Thomas Christensen is the Avalon Foundation Professor of Music and the Humanities at the University of Chicago, where he has taught since 1999. For the past seven years, he was Associate Dean and Master of the Collegiate Humanities Division at Chicago. Recently he was appointed as Director of the Masters of Arts Program in the Humanities at the University of Chicago.
A scholar of historical music theory and its intellectual and social contexts, he has published a number of monographs, including a major study of the music theory of Jean-Philippe Rameau in 1993. He was also the editor of the Cambridge History of Western Music Theory which appeared in 2002, and most recently, an anthology of essays published by Ashgate Press in 2014 entitled “The Work of Music Theory.” Professor Christensen has been the recipient of numerous fellowships and awards; he was a fellow at the Wissenschaftskolleg in Berlin Germany in 2011-12, and most recently the recipient of both an ACLS and a Guggenheim Fellowship to support his current research project entitled: Stories of Tonality: Fétis and the Tonal Imagination in the French Nineteenth Century, which will be published next year by the University of Chicago Press.
Professor Christensen earned his PhD from Yale University. Besides the University of Chicago, he has also taught at the University of Pennsylvania and the University of Iowa between 1992 and 1999.

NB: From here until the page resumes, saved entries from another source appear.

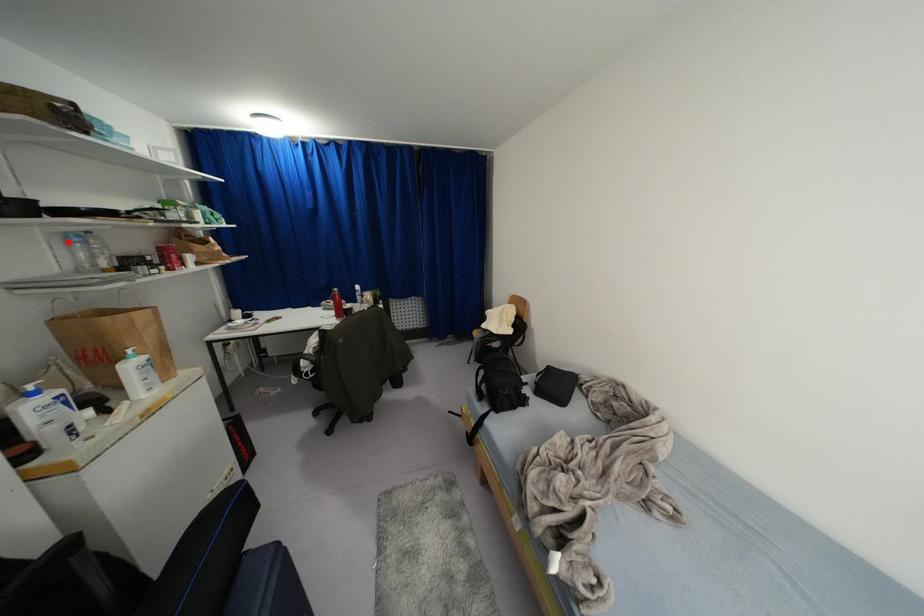
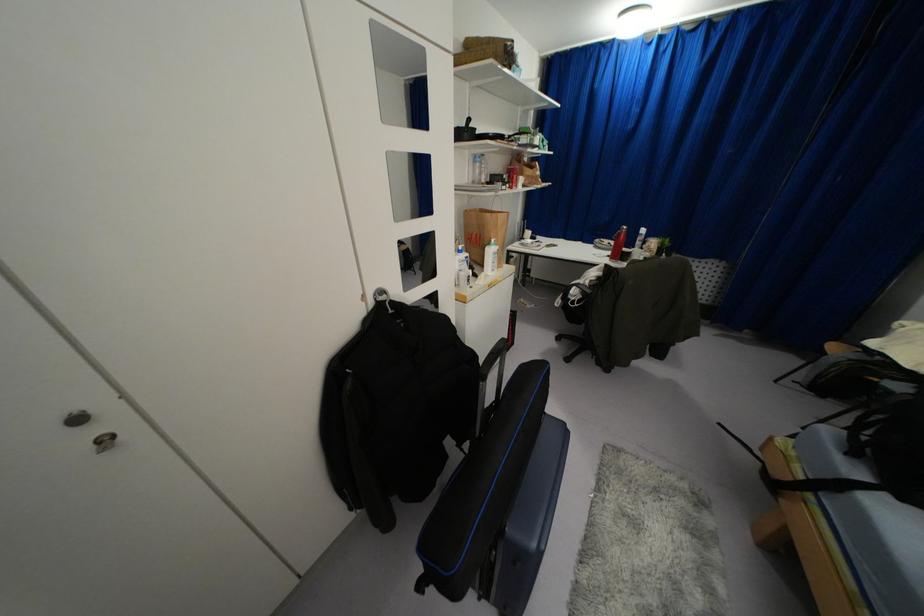
Locate, in the second image, the point that corresponds to the highlighted location in the first image.

(475, 161)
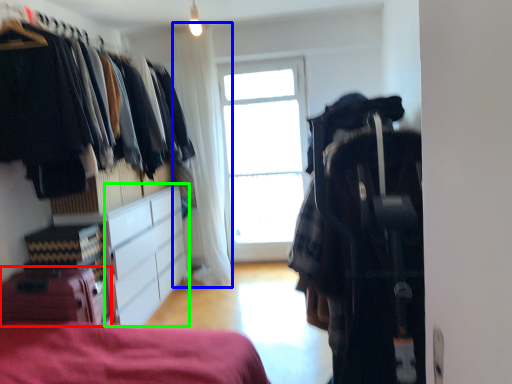
Question: Considering the real-world distances, which object is farthest from luggage (highlighted by a red box)? curtain (highlighted by a blue box) or cabinetry (highlighted by a green box)?

Choices:
 (A) curtain
 (B) cabinetry

Answer: (A)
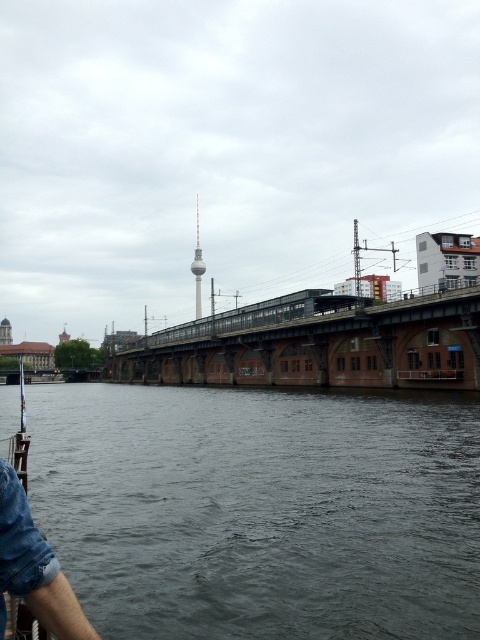
Who is higher up, dark gray water at lower center or denim shorts at lower left?

denim shorts at lower left is higher up.

Measure the distance between point (191,508) and camera.

54.29 meters

You are a GUI agent. You are given a task and a screenshot of the screen. Output one action in this format:
    pyautogui.click(x=<x>, y=<y>)
    Task: Click on the dark gray water at lower center
    This screenshot has height=640, width=480.
    Given the screenshot: What is the action you would take?
    pyautogui.click(x=261, y=509)

Who is taller, brown brick bridge at center or denim shorts at lower left?

brown brick bridge at center

Is brown brick bridge at center below denim shorts at lower left?

No.

Find the location of a particular element. brown brick bridge at center is located at coordinates (317, 344).

The height and width of the screenshot is (640, 480). Find the location of `brown brick bridge at center`. brown brick bridge at center is located at coordinates (317, 344).

Does dark gray water at lower center have a lesser height compared to brown brick bridge at center?

Yes.

Identify the location of dark gray water at lower center. The width and height of the screenshot is (480, 640). (261, 509).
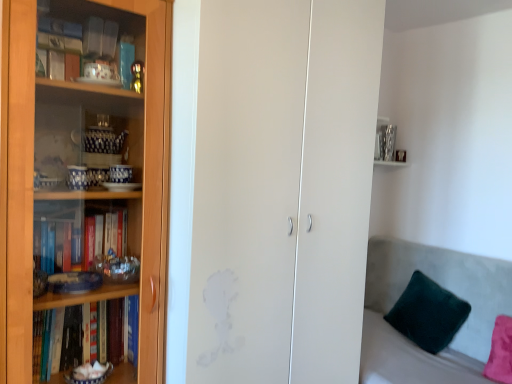
Question: Considering the relative positions of transparent glass cabinet at left and velvety green pillow at lower right in the image provided, is transparent glass cabinet at left in front of velvety green pillow at lower right?

Choices:
 (A) yes
 (B) no

Answer: (A)

Question: Would you say transparent glass cabinet at left contains velvety green pillow at lower right?

Choices:
 (A) yes
 (B) no

Answer: (B)

Question: From the image's perspective, is transparent glass cabinet at left on top of velvety green pillow at lower right?

Choices:
 (A) no
 (B) yes

Answer: (B)

Question: Does transparent glass cabinet at left have a lesser height compared to velvety green pillow at lower right?

Choices:
 (A) yes
 (B) no

Answer: (B)

Question: From a real-world perspective, is transparent glass cabinet at left positioned over velvety green pillow at lower right based on gravity?

Choices:
 (A) no
 (B) yes

Answer: (B)

Question: Choose the correct answer: Is wooden bookcase at left inside velvety green pillow at lower right or outside it?

Choices:
 (A) inside
 (B) outside

Answer: (B)

Question: Is point (139, 6) positioned closer to the camera than point (403, 309)?

Choices:
 (A) closer
 (B) farther

Answer: (A)

Question: From a real-world perspective, is wooden bookcase at left positioned above or below velvety green pillow at lower right?

Choices:
 (A) below
 (B) above

Answer: (B)

Question: In terms of size, does wooden bookcase at left appear bigger or smaller than velvety green pillow at lower right?

Choices:
 (A) big
 (B) small

Answer: (A)

Question: From the image's perspective, is velvety green pillow at lower right located above or below transparent glass cabinet at left?

Choices:
 (A) above
 (B) below

Answer: (B)

Question: From a real-world perspective, is velvety green pillow at lower right physically located above or below transparent glass cabinet at left?

Choices:
 (A) below
 (B) above

Answer: (A)

Question: Considering the relative positions of velvety green pillow at lower right and transparent glass cabinet at left in the image provided, is velvety green pillow at lower right to the left or to the right of transparent glass cabinet at left?

Choices:
 (A) right
 (B) left

Answer: (A)

Question: Considering their positions, is velvety green pillow at lower right located in front of or behind transparent glass cabinet at left?

Choices:
 (A) front
 (B) behind

Answer: (B)

Question: Considering the positions of velvety green pillow at lower right and wooden bookcase at left in the image, is velvety green pillow at lower right bigger or smaller than wooden bookcase at left?

Choices:
 (A) big
 (B) small

Answer: (B)

Question: From the image's perspective, is velvety green pillow at lower right above or below wooden bookcase at left?

Choices:
 (A) below
 (B) above

Answer: (A)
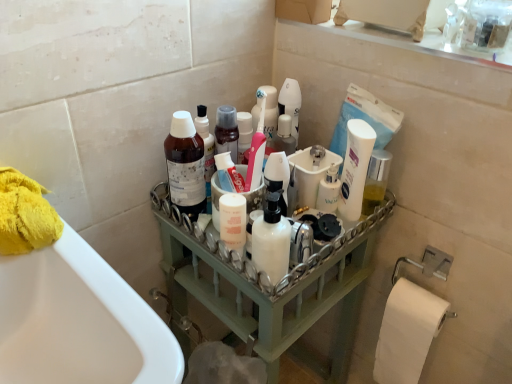
Question: Is the position of green wood tray at center less distant than that of white matte pump bottle at center, the second cleaning product viewed from the back?

Choices:
 (A) yes
 (B) no

Answer: (B)

Question: Can white matte pump bottle at center, the second cleaning product viewed from the back, be found inside green wood tray at center?

Choices:
 (A) yes
 (B) no

Answer: (B)

Question: From a real-world perspective, is green wood tray at center physically above white matte pump bottle at center, the first cleaning product when ordered from right to left?

Choices:
 (A) yes
 (B) no

Answer: (B)

Question: Can you confirm if green wood tray at center is smaller than white matte pump bottle at center, the first cleaning product when ordered from right to left?

Choices:
 (A) yes
 (B) no

Answer: (B)

Question: Is white matte pump bottle at center, the second cleaning product when ordered from left to right, at the back of green wood tray at center?

Choices:
 (A) yes
 (B) no

Answer: (B)

Question: From the image's perspective, is green wood tray at center below white matte pump bottle at center, the second cleaning product viewed from the back?

Choices:
 (A) no
 (B) yes

Answer: (B)

Question: Is white glossy pump bottle at center far away from white glossy mouthwash at center?

Choices:
 (A) yes
 (B) no

Answer: (B)

Question: Can we say white glossy pump bottle at center lies outside white glossy mouthwash at center?

Choices:
 (A) no
 (B) yes

Answer: (B)

Question: Can you confirm if white glossy pump bottle at center is bigger than white glossy mouthwash at center?

Choices:
 (A) yes
 (B) no

Answer: (B)

Question: Could you tell me if white glossy pump bottle at center is turned towards white glossy mouthwash at center?

Choices:
 (A) no
 (B) yes

Answer: (A)

Question: Does white glossy pump bottle at center come behind white glossy mouthwash at center?

Choices:
 (A) yes
 (B) no

Answer: (A)

Question: Is white glossy pump bottle at center at the right side of white glossy mouthwash at center?

Choices:
 (A) no
 (B) yes

Answer: (A)

Question: Can you confirm if white matte pump bottle at center, placed as the first cleaning product when sorted from front to back, is positioned to the left of white glossy mouthwash at center?

Choices:
 (A) yes
 (B) no

Answer: (A)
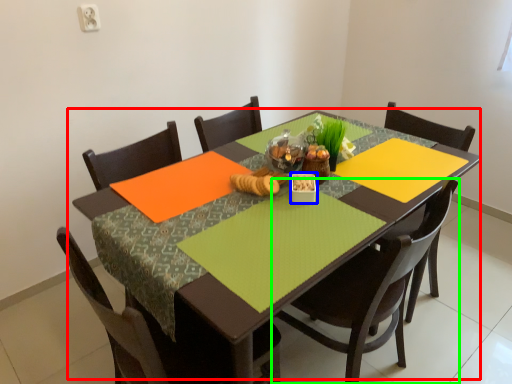
Question: Which object is positioned closest to table (highlighted by a red box)? Select from tableware (highlighted by a blue box) and chair (highlighted by a green box).

Choices:
 (A) tableware
 (B) chair

Answer: (B)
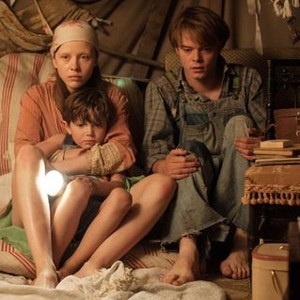
At what (x,y) coordinates should I click in order to perform the action: click on handle on the suitcase on the floor. Please return your answer as a coordinate pair (x, y). Image resolution: width=300 pixels, height=300 pixels. Looking at the image, I should click on (272, 278).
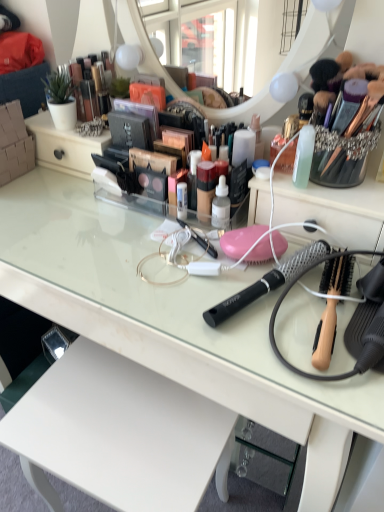
The width and height of the screenshot is (384, 512). I want to click on vacant location behind black mesh hairbrush at center, which appears as the second brush when viewed from the right, so click(212, 232).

Ian Cross (https://www.mus.cam.ac.uk/directory/ian-cross) is based in the Faculty of Music at the University of Cambridge, where he is Professor and Director of the Centre for Music and Science, leading a lively group of graduate students and postdoctoral researchers in exploring music, its materials and its effects from a wide range of scientific perspectives. His early research helped set the agenda for the study of music cognition; he has since published widely in the field of music and science, from the psychoacoustics of violins to the evolutionary roots of musicality. His current research explores music and speech as components of the human communicative toolkit, and the consequences of children's engagement in group musical activities on the development of their capacity for empathy. Ian is a Fellow of Wolfson College, Cambridge and is also a classical guitarist.